The 2019 version of SITA's annual Baggage IT Insights shows that where tracking is done at check-in and loading onto the aircraft, the rate of improvement is as high as 66%.
These results come as the record drop in the baggage mishandling rate achieved globally over the past decade plateaus, with the rate steady at around 5.7 bags per thousand passengers over the past three years.
In 2018, the rate was 5.69 per thousand passengers.
According to SITA, over the past year, an increasing number of airlines and airports have started to introduce tracking at key points in the journey – check-in, loading onto the aircraft, transfers and arrival – to improve baggage management and further reduce the chances of a bag being mishandled.
The SITA 2019 Baggage IT Insights provides the first glimpse of the success of this tracking.
It reveals that where bags were being tracked when loaded onto the aircraft, the rate of improvement ranged between 38% and 66% depending on the level of tracking introduced.
SITA's baggage director, Peter Drummond, said: “While the mishandling rate has started to plateau over the past few years, this comes against a continued growth in passenger numbers and their bags.
"In 2018, 4.36 billion travellers checked in more than 4.27 billion bags. More bags makes things more challenging.
"Everyone across the industry needs to look beyond the process and technology improvements made in the past decade and adopt the latest technology such as tracking to make the next big cut in the rate of mishandled bags.”

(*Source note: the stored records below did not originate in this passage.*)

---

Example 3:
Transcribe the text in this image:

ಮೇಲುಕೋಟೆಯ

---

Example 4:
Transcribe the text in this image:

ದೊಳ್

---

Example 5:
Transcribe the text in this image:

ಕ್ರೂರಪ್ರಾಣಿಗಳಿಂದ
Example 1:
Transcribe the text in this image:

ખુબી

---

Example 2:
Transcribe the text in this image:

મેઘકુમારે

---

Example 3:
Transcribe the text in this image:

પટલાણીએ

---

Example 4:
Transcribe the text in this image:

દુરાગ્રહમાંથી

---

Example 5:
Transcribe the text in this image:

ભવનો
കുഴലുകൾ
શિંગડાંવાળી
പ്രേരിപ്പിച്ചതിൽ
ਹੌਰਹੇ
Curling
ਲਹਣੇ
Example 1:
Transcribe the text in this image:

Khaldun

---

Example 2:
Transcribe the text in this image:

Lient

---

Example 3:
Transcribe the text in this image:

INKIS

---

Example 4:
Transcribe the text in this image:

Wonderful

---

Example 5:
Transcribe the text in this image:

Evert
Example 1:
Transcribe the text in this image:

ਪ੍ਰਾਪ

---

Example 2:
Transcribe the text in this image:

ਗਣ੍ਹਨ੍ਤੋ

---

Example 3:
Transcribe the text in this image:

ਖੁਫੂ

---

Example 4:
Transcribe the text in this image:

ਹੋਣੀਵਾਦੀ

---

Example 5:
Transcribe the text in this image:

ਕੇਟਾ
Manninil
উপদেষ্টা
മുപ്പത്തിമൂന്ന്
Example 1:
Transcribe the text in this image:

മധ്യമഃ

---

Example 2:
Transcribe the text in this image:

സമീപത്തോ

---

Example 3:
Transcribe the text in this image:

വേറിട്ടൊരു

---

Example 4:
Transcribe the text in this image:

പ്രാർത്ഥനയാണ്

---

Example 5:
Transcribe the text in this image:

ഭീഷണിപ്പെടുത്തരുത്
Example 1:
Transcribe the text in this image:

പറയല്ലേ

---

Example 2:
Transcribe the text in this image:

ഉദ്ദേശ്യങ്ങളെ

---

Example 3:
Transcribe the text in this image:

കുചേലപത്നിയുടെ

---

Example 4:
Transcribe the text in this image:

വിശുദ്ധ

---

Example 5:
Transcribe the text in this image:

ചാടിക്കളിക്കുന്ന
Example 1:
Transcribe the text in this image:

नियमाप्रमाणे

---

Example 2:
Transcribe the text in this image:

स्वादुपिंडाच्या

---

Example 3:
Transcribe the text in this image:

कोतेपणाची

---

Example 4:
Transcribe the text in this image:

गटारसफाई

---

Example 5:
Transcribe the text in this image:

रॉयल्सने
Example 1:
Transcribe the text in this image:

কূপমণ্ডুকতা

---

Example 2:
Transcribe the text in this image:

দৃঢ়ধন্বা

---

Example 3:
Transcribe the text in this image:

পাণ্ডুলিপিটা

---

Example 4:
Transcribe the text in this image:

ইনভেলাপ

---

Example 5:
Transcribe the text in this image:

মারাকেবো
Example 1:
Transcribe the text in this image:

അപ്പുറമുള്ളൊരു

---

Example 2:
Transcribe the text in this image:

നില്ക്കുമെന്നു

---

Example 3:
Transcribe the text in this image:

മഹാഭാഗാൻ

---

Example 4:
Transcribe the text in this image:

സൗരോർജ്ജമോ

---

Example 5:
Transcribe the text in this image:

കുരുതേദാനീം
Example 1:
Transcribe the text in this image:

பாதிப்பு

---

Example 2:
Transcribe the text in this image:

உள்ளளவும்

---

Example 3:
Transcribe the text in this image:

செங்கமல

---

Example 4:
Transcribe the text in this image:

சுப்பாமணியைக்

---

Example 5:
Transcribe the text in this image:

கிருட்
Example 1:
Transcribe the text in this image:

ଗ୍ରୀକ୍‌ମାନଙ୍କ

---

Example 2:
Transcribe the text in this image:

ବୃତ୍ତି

Transferring baggage from one aircraft, or airline, to another remains a pinch point in the journey and in 2018 it was again the main reason for bags being mishandled. Transfer bags accounted for 46% of all mishandled bags.

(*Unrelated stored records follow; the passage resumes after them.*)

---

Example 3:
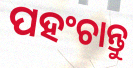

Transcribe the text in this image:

ପହଂଚାନ୍ତୁ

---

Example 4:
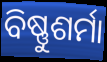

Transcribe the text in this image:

ବିଷ୍ଣୁଶର୍ମା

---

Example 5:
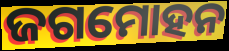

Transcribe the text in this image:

ଜଗମୋହନ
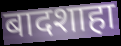
बादशाहा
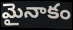
మైనాకం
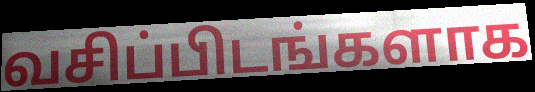
வசிப்பிடங்களாக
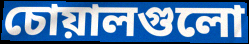
চোয়ালগুলো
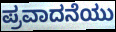
ಪ್ರವಾದನೆಯು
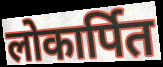
लोकार्पित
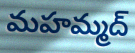
మహమ్మద్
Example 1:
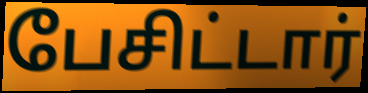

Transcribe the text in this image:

பேசிட்டார்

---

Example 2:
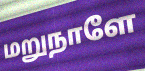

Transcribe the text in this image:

மறுநாளே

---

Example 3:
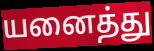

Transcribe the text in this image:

யனைத்து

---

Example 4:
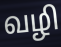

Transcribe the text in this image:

வழி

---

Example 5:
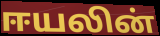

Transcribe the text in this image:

ஈயலின்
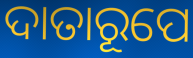
ଦାତାରୂପେ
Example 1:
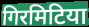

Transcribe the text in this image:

गिरमिटिया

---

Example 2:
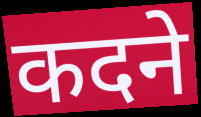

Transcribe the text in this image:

कदने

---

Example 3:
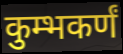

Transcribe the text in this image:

कुम्भकर्णं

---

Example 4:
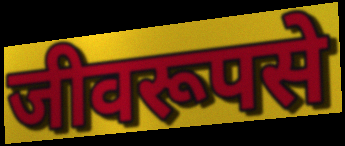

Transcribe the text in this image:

जीवरूपसे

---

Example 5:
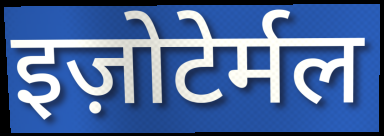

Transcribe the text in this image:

इज़ोटेर्मल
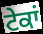
ਟੇਕਾਂ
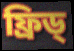
ফ্ৰিড্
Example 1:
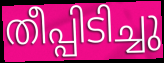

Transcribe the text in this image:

തീപ്പിടിച്ചു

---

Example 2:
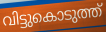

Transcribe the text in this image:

വിട്ടുകൊടുത്ത്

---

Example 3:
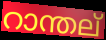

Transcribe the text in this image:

റാന്തല്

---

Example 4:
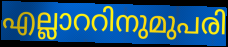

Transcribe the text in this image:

എല്ലാററിനുമുപരി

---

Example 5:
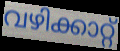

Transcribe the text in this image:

വഴിക്കാറ്റ്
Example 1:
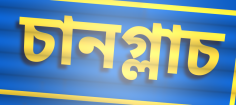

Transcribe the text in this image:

চানগ্লাচ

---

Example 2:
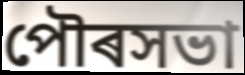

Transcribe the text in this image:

পৌৰসভা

Drummond added: “Transfer is by far the most difficult stage to track a bag as there are multiple airlines and airports involved.

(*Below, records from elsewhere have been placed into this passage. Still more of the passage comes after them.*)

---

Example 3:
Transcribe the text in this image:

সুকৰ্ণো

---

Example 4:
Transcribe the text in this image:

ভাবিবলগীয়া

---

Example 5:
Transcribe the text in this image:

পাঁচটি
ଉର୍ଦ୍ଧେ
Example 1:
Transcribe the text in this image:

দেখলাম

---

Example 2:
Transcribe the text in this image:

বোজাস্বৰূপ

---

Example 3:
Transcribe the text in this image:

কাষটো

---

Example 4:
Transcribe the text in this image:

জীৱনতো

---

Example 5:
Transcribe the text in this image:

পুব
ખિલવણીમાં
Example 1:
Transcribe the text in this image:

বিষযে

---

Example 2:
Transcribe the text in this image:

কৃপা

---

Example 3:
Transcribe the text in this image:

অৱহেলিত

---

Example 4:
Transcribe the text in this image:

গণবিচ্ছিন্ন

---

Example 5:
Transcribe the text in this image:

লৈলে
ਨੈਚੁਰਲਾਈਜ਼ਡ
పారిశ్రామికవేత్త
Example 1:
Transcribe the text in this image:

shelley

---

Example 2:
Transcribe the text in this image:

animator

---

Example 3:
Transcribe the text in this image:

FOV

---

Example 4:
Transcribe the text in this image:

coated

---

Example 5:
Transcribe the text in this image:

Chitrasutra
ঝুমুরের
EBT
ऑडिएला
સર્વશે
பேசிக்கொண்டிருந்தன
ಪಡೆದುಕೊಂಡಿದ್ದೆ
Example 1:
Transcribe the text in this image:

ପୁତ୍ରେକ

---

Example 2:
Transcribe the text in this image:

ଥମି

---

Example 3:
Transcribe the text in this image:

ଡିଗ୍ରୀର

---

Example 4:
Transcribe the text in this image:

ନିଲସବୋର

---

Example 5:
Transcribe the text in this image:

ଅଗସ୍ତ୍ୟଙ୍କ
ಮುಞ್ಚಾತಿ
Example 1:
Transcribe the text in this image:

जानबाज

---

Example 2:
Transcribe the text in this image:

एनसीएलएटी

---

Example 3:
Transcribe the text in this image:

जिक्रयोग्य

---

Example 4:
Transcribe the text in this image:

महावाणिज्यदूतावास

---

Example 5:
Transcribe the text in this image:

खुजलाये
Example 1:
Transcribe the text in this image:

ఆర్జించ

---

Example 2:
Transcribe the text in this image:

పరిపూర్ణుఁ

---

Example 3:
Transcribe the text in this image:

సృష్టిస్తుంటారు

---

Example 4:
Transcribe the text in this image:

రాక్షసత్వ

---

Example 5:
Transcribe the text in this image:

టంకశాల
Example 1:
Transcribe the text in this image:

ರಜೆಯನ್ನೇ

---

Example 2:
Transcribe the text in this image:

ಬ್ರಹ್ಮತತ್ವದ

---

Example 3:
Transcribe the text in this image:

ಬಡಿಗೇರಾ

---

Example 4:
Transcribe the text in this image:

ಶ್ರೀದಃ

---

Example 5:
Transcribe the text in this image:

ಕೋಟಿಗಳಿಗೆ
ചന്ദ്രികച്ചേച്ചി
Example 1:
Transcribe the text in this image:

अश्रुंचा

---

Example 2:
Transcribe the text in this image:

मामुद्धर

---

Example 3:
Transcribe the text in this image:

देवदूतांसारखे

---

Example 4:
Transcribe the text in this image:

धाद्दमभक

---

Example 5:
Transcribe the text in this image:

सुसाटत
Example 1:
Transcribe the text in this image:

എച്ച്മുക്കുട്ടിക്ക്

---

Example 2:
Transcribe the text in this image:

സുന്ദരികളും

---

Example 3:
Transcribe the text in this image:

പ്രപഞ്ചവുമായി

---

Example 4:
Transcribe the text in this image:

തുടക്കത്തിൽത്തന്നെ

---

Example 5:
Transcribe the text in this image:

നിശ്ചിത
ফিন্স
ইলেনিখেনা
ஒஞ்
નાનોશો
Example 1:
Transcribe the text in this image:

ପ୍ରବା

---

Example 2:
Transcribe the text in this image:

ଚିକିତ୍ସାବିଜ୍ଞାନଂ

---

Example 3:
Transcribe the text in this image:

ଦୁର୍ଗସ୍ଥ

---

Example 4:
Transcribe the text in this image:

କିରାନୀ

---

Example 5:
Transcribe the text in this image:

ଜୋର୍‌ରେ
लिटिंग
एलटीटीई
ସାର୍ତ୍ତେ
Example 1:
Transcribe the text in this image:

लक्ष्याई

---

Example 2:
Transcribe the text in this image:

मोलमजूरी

"However, data from this year’s report shows that tracking at key points in the journey, such as transfers, will go a long way to eliminating mishandling and will allow airlines and their passengers to keep tabs on where their bags are at every step of the way.”
Over the past decade, total number of mishandled bags per annum has plummeted 47% from 46.9 million in 2007 to 24.8 million in 2018, while the annual bill footed by the industry has shrunk 43% to $2.4 billion, down from $4.22 billion in 2007.